Literature searches were conducted using Ovid MEDLINE, CINAHL, Cochrane, and PubMed databases and reference lists up to November 30, 2021. Only randomized clinical trials were included and appraised using the National Institute of Health framework. Data analysis showed that herbs like Gingko Biloba, Melissa Officinalis, Salvia officinalis, Ginseng, and saffron alone or in combination with curcumin, a low-fat diet, NuAD-Trail, and soy lecithin showed significant positive effects on AD. Moreover, the combination of natural and pharmaceuticals has far better effects than only allopathic treatment. The authors concluded that different herbal remedies in combination with FDA approved drugs are effective and more promising in the treatment of AD.

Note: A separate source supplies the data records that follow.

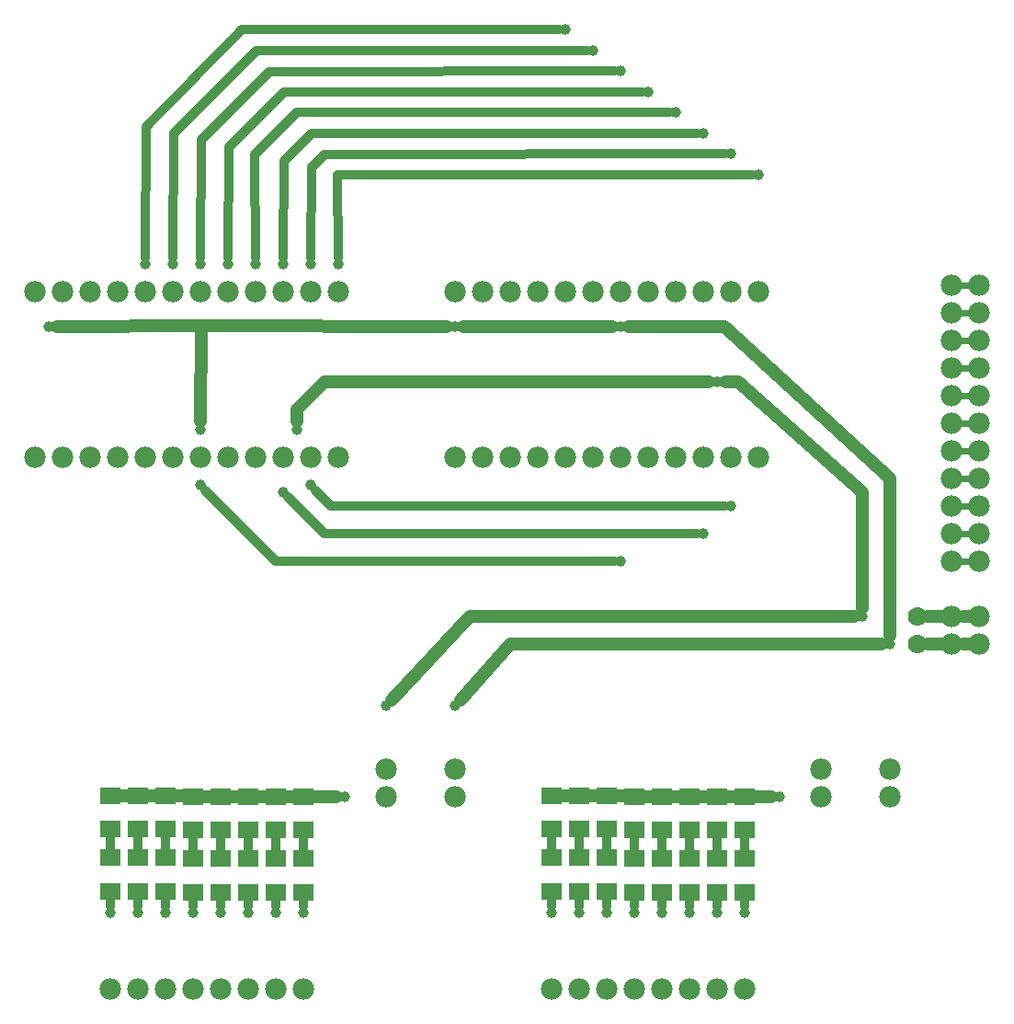
<source format=gtl>
G04 MADE WITH FRITZING*
G04 WWW.FRITZING.ORG*
G04 DOUBLE SIDED*
G04 HOLES PLATED*
G04 CONTOUR ON CENTER OF CONTOUR VECTOR*
%ASAXBY*%
%FSLAX23Y23*%
%MOIN*%
%OFA0B0*%
%SFA1.0B1.0*%
%ADD10C,0.039370*%
%ADD11C,0.078000*%
%ADD12C,0.070000*%
%ADD13R,0.074803X0.062992*%
%ADD14C,0.048000*%
%ADD15C,0.032000*%
%ADD16C,0.024000*%
%LNCOPPER1*%
G90*
G70*
G54D10*
X468Y2522D03*
G54D11*
X1943Y919D03*
X1943Y819D03*
X1693Y919D03*
X1693Y819D03*
X3518Y919D03*
X3518Y819D03*
X3268Y919D03*
X3268Y819D03*
G54D10*
X1543Y819D03*
X3118Y819D03*
X1943Y1147D03*
X1693Y1147D03*
X2343Y3597D03*
X2443Y3522D03*
X2543Y3447D03*
X2643Y3372D03*
X2743Y3297D03*
X2843Y3222D03*
X2943Y3147D03*
X3043Y3072D03*
X1518Y2747D03*
X1418Y2747D03*
X1318Y2747D03*
X1218Y2747D03*
X1118Y2747D03*
X1018Y2747D03*
X918Y2747D03*
X818Y2747D03*
X2543Y1672D03*
X2843Y1772D03*
X2943Y1872D03*
X1368Y2147D03*
X1418Y1947D03*
X1318Y1922D03*
X1018Y1947D03*
X1018Y2147D03*
X1943Y2522D03*
G54D11*
X418Y2647D03*
X518Y2647D03*
X618Y2647D03*
X718Y2647D03*
X818Y2647D03*
X918Y2647D03*
X1018Y2647D03*
X1118Y2647D03*
X1218Y2647D03*
X1318Y2647D03*
X1418Y2647D03*
X1518Y2647D03*
X1943Y2647D03*
X2043Y2647D03*
X2143Y2647D03*
X2243Y2647D03*
X2343Y2647D03*
X2443Y2647D03*
X2543Y2647D03*
X2643Y2647D03*
X2743Y2647D03*
X2843Y2647D03*
X2943Y2647D03*
X3043Y2647D03*
X418Y2047D03*
X518Y2047D03*
X618Y2047D03*
X718Y2047D03*
X818Y2047D03*
X918Y2047D03*
X1018Y2047D03*
X1118Y2047D03*
X1218Y2047D03*
X1318Y2047D03*
X1418Y2047D03*
X1518Y2047D03*
X1943Y2047D03*
X2043Y2047D03*
X2143Y2047D03*
X2243Y2047D03*
X2343Y2047D03*
X2443Y2047D03*
X2543Y2047D03*
X2643Y2047D03*
X2743Y2047D03*
X2843Y2047D03*
X2943Y2047D03*
X3043Y2047D03*
G54D10*
X693Y397D03*
X793Y397D03*
X893Y397D03*
X993Y397D03*
X1093Y397D03*
X1193Y397D03*
X1293Y397D03*
X1393Y397D03*
X2293Y397D03*
X2393Y397D03*
X2493Y397D03*
X2593Y397D03*
X2693Y397D03*
X2793Y397D03*
X2893Y397D03*
X2993Y397D03*
G54D12*
X3618Y1472D03*
X3618Y1371D03*
G54D11*
X1093Y122D03*
X1193Y122D03*
X1293Y122D03*
X1393Y122D03*
X2593Y122D03*
X2493Y122D03*
X2393Y122D03*
X2293Y122D03*
X693Y122D03*
X793Y122D03*
X893Y122D03*
X993Y122D03*
X2993Y122D03*
X2893Y122D03*
X2793Y122D03*
X2693Y122D03*
X3843Y2672D03*
X3843Y2572D03*
X3843Y2472D03*
X3843Y2372D03*
X3843Y2272D03*
X3843Y2172D03*
X3843Y2072D03*
X3843Y1972D03*
X3843Y1872D03*
X3843Y1772D03*
X3843Y1672D03*
X3743Y2672D03*
X3743Y2572D03*
X3743Y2472D03*
X3743Y2372D03*
X3743Y2272D03*
X3743Y2172D03*
X3743Y2072D03*
X3743Y1972D03*
X3743Y1872D03*
X3743Y1772D03*
X3743Y1672D03*
X3843Y1472D03*
X3843Y1372D03*
X3743Y1472D03*
X3743Y1372D03*
G54D10*
X3518Y1372D03*
X2543Y2522D03*
X2893Y2322D03*
X3418Y1472D03*
G54D13*
X693Y475D03*
X693Y597D03*
X793Y475D03*
X793Y597D03*
X893Y475D03*
X893Y597D03*
X993Y472D03*
X993Y594D03*
X1093Y472D03*
X1093Y594D03*
X1193Y472D03*
X1193Y594D03*
X1293Y472D03*
X1293Y594D03*
X1393Y472D03*
X1393Y594D03*
X2293Y475D03*
X2293Y597D03*
X2393Y475D03*
X2393Y597D03*
X2493Y475D03*
X2493Y597D03*
X2593Y472D03*
X2593Y594D03*
X2693Y472D03*
X2693Y594D03*
X2793Y472D03*
X2793Y594D03*
X2893Y472D03*
X2893Y594D03*
X2993Y472D03*
X2993Y594D03*
X693Y700D03*
X693Y822D03*
X793Y700D03*
X793Y822D03*
X893Y700D03*
X893Y822D03*
X993Y697D03*
X993Y819D03*
X1093Y697D03*
X1093Y819D03*
X1193Y697D03*
X1193Y819D03*
X1293Y697D03*
X1293Y819D03*
X1393Y697D03*
X1393Y819D03*
X2293Y700D03*
X2293Y822D03*
X2393Y700D03*
X2393Y822D03*
X2493Y700D03*
X2493Y822D03*
X2593Y697D03*
X2593Y819D03*
X2693Y697D03*
X2693Y819D03*
X2793Y697D03*
X2793Y819D03*
X2893Y697D03*
X2893Y819D03*
X2993Y697D03*
X2993Y819D03*
G54D14*
X1020Y2523D02*
X498Y2522D01*
G54D15*
D02*
X1293Y421D02*
X1293Y446D01*
D02*
X1393Y421D02*
X1393Y446D01*
D02*
X2993Y446D02*
X2993Y421D01*
D02*
X693Y421D02*
X693Y449D01*
D02*
X793Y421D02*
X793Y449D01*
D02*
X893Y449D02*
X893Y421D01*
D02*
X993Y421D02*
X993Y446D01*
D02*
X1093Y421D02*
X1093Y446D01*
D02*
X1193Y421D02*
X1193Y446D01*
D02*
X2293Y421D02*
X2293Y449D01*
D02*
X2393Y421D02*
X2393Y449D01*
D02*
X2493Y421D02*
X2493Y449D01*
D02*
X2593Y421D02*
X2593Y446D01*
D02*
X2693Y421D02*
X2693Y446D01*
D02*
X2793Y421D02*
X2793Y446D01*
D02*
X2893Y421D02*
X2893Y446D01*
G54D14*
D02*
X3702Y1472D02*
X3655Y1472D01*
D02*
X3802Y1372D02*
X3784Y1372D01*
D02*
X3802Y1472D02*
X3784Y1472D01*
D02*
X1994Y1472D02*
X3388Y1472D01*
D02*
X1713Y1169D02*
X1994Y1472D01*
D02*
X2142Y1372D02*
X1963Y1169D01*
D02*
X3488Y1372D02*
X2142Y1372D01*
D02*
X1513Y819D02*
X1425Y819D01*
D02*
X3088Y819D02*
X3025Y819D01*
D02*
X3702Y1372D02*
X3655Y1371D01*
G54D16*
D02*
X3813Y1872D02*
X3773Y1872D01*
D02*
X3813Y1772D02*
X3773Y1772D01*
D02*
X3813Y1672D02*
X3773Y1672D01*
D02*
X3813Y2672D02*
X3773Y2672D01*
D02*
X3813Y2572D02*
X3773Y2572D01*
D02*
X3813Y2472D02*
X3773Y2472D01*
D02*
X3813Y2372D02*
X3773Y2372D01*
D02*
X3813Y2272D02*
X3773Y2272D01*
D02*
X3813Y2172D02*
X3773Y2172D01*
D02*
X3813Y2072D02*
X3773Y2072D01*
D02*
X3813Y1972D02*
X3773Y1972D01*
G54D15*
D02*
X820Y3246D02*
X1168Y3598D01*
D02*
X920Y3220D02*
X918Y2771D01*
D02*
X1020Y3198D02*
X1018Y2771D01*
D02*
X1120Y3172D02*
X1118Y2771D01*
D02*
X1216Y3146D02*
X1218Y2771D01*
D02*
X1320Y3120D02*
X1318Y2771D01*
D02*
X1420Y3098D02*
X1418Y2771D01*
D02*
X818Y2771D02*
X820Y3246D01*
D02*
X1468Y3146D02*
X1420Y3098D01*
D02*
X1420Y3220D02*
X1320Y3120D01*
D02*
X1368Y3298D02*
X1216Y3146D01*
D02*
X1320Y3372D02*
X1120Y3172D01*
D02*
X1268Y3446D02*
X1020Y3198D01*
D02*
X1220Y3520D02*
X920Y3220D01*
D02*
X2918Y3147D02*
X1468Y3146D01*
D02*
X2818Y3222D02*
X1420Y3220D01*
D02*
X2718Y3297D02*
X1368Y3298D01*
D02*
X2618Y3372D02*
X1320Y3372D01*
D02*
X2518Y3447D02*
X1268Y3446D01*
D02*
X2418Y3522D02*
X1220Y3520D01*
D02*
X1168Y3598D02*
X2318Y3597D01*
D02*
X1492Y1872D02*
X2918Y1872D01*
D02*
X1292Y1672D02*
X1035Y1929D01*
D02*
X2518Y1672D02*
X1292Y1672D01*
D02*
X1468Y1772D02*
X1335Y1904D01*
D02*
X2818Y1772D02*
X1468Y1772D01*
D02*
X1435Y1929D02*
X1492Y1872D01*
D02*
X1516Y3072D02*
X3018Y3072D01*
D02*
X1518Y2771D02*
X1516Y3072D01*
G54D14*
D02*
X1020Y2523D02*
X1913Y2522D01*
D02*
X1018Y2177D02*
X1020Y2523D01*
D02*
X1368Y2220D02*
X1368Y2177D01*
D02*
X1468Y2320D02*
X1368Y2220D01*
D02*
X2863Y2322D02*
X1468Y2320D01*
D02*
X1973Y2522D02*
X2513Y2522D01*
D02*
X2761Y819D02*
X2725Y819D01*
D02*
X2861Y819D02*
X2825Y819D01*
D02*
X2961Y819D02*
X2925Y819D01*
D02*
X961Y820D02*
X925Y821D01*
D02*
X1061Y819D02*
X1025Y819D01*
D02*
X1161Y819D02*
X1125Y819D01*
D02*
X1261Y819D02*
X1225Y819D01*
D02*
X1361Y819D02*
X1325Y819D01*
D02*
X2361Y822D02*
X2325Y822D01*
D02*
X2461Y822D02*
X2425Y822D01*
D02*
X2561Y820D02*
X2525Y821D01*
D02*
X2661Y819D02*
X2625Y819D01*
D02*
X761Y822D02*
X725Y822D01*
D02*
X861Y822D02*
X825Y822D01*
G54D15*
D02*
X693Y623D02*
X693Y674D01*
D02*
X793Y623D02*
X793Y674D01*
D02*
X893Y623D02*
X893Y674D01*
D02*
X993Y620D02*
X993Y671D01*
D02*
X1093Y620D02*
X1093Y671D01*
D02*
X1193Y620D02*
X1193Y671D01*
D02*
X1293Y620D02*
X1293Y671D01*
D02*
X1393Y620D02*
X1393Y671D01*
D02*
X2293Y623D02*
X2293Y674D01*
D02*
X2393Y623D02*
X2393Y674D01*
D02*
X2493Y623D02*
X2493Y674D01*
D02*
X2593Y620D02*
X2593Y671D01*
D02*
X2693Y620D02*
X2693Y671D01*
D02*
X2793Y620D02*
X2793Y671D01*
D02*
X2893Y620D02*
X2893Y671D01*
D02*
X2993Y620D02*
X2993Y671D01*
G54D14*
D02*
X3417Y1920D02*
X3418Y1502D01*
D02*
X2968Y2320D02*
X3417Y1920D01*
D02*
X2923Y2321D02*
X2968Y2320D01*
D02*
X3519Y1972D02*
X2917Y2522D01*
D02*
X2917Y2522D02*
X2573Y2522D01*
D02*
X3518Y1402D02*
X3519Y1972D01*
G04 End of Copper1*
M02*
</source>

To these findings we need to add a study that is too recent to have been included in the review:

The aim of the randomized clinical trial (RCT) was to investigate the effects of fenugreek seed extract on memory, depression, quality of life, blood pressure, and serum malondialdehyde (MDA) and total antioxidant capacity (TAC) levels in adult AD patients. The study participants included 82 AD patients with mild-to-moderate memory deficits. Patients in the intervention group received 5 cc of fenugreek seed extract for 4 months and subjects in the control group received a placebo. Memory, depression, quality of life, and BP levels, as well as serum MDA and TAC, were assessed before and after the intervention.

There was a significant increase in serum levels of TAC (p < 0.001) and a reduction in serum MDA status (p < 0.001) after 4 months of fenugreek seed extract supplementation. In addition, increasing levels of memory (p < 0.001) and quality of life (p < 0.001), as well as reduction of depression (p = 0.002), systolic BP (p < 0.001), and diastolic BP (p < 0.001) levels were detected in the intervention group compared with baseline.

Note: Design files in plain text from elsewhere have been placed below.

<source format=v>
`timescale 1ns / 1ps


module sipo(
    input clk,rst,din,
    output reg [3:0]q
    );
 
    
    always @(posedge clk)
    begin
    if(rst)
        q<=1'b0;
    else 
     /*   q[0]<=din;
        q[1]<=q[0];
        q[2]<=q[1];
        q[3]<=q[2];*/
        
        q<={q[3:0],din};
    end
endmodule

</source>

The authors concluded that Fenugreek seed extract supplementation in AD patients shows promising positive effects on memory, quality of life, BP, and selective oxidative indices levels.

So, there is hope! Some of the evidence is promising but far from convincing. What we need – obviously – is more and better research.

6 Responses to Natural remedies for Alzheimer’s disease

  • Is it a red flag that the review uses the term “allopathic treatment”? I thought this was normally used by homeopaths or others opposed to proper medicine.

    • perhaps – not a good term but it’s used by many who fail to understand its origin.

      • AD has been linked to insulin resistance and type 2 diabetes. I’d rather advise patients to get their eating schedule and diet menu corrected than to look for some herb or remedy. Many chronic illnesses can be addressed by diet, it’s called preventive medicine.
        Eating the healthy way is a win win.
        Instead, the agencies that decide for us have the base of the most recent food pyramid with almost one hundred percent grains. (appears to be mostly wheat). A recipe for our health disaster to continue.

        • A patient of mine is a (now retired) professor of endocrinology and edits one of the diabetes journals. He said a few years ago that Alzheimer’s should be regarded as Type 3 diabetes although he now thinks the links are less clear than they were. Eating well and avoiding insulin spikes is a biggie though. But try telling that to the patients – they’d rather pop a pill than give up their Krispy Kremes and cans of Coke.

          • “… they’d rather pop a pill than give up their …”

            They are deferring responsibility to their GP; instead taking some responsibility by being an active participant in their well-being.

  • @Lenny

    “they’d rather pop a pill than give up their Krispy Kremes and cans of Coke”

    Sadly, I couldn’t agree more with you on this. I know for a fact because witnessed friends and loved ones doing the same.